Most exit polls have predicted a close race, some have forecast a BJP majority, some others a clear return mandate for TMC. Historically, the verdict in West Bengal has been one-sided, with the winning party securing over 200 of the 294 seats in the assembly. In the past three elections (2011, 2016, 2021) , the TMC won 226, 211 and 215 seats, respectively. The Left Front fell four short of the 200-mark in 1996 but made up in the next election by taking its tally to 235. We’ll see if this trend persists.
Five years ago, pollsters People’s Pulse and Axis-My India had predicted the BJP would win 173-192 seats, comfortably ahead of the majority mark of 148. (The BJP won 77.) This time, Axis-My India refrained from projecting a number, claiming that 70 per cent of voters preferred not to divulge who they had voted for. People’s Pulse has predicted 95-110 seats for the BJP, and sees the TMC coasting to victory with 177-187 seats.

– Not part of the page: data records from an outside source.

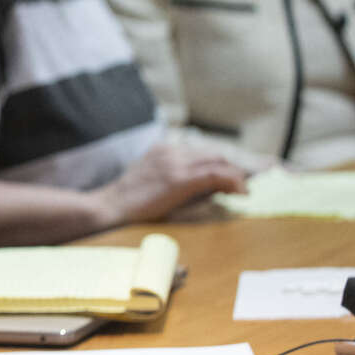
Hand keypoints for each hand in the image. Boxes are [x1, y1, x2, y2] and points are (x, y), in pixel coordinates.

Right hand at [93, 143, 247, 226]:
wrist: (110, 206)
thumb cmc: (130, 199)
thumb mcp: (152, 178)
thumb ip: (174, 174)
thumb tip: (207, 186)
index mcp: (164, 149)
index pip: (202, 151)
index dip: (222, 163)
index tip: (235, 176)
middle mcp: (171, 151)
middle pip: (214, 154)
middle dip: (233, 169)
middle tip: (244, 186)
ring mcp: (174, 163)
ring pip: (217, 162)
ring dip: (236, 176)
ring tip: (244, 191)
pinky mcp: (178, 179)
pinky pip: (214, 175)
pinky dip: (232, 181)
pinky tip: (241, 193)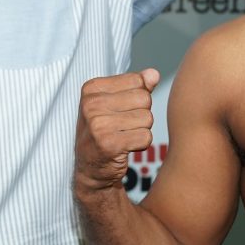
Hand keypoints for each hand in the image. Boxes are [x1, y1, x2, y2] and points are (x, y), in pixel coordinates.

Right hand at [75, 68, 158, 194]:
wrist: (91, 169)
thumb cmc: (105, 132)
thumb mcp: (114, 104)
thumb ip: (136, 86)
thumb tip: (154, 74)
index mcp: (91, 89)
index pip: (137, 81)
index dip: (137, 99)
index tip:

We wouldn’t wager any money on these predictions, though exit polls do create a flutter in the stock market and the satta bazaar, and those with an appetite for risk do make a quick crore or few. For other people who have a taste for political theatre but are less invested in the outcome, exit polls are excellent entertainment, certainly worth the price of a PVR movie ticket!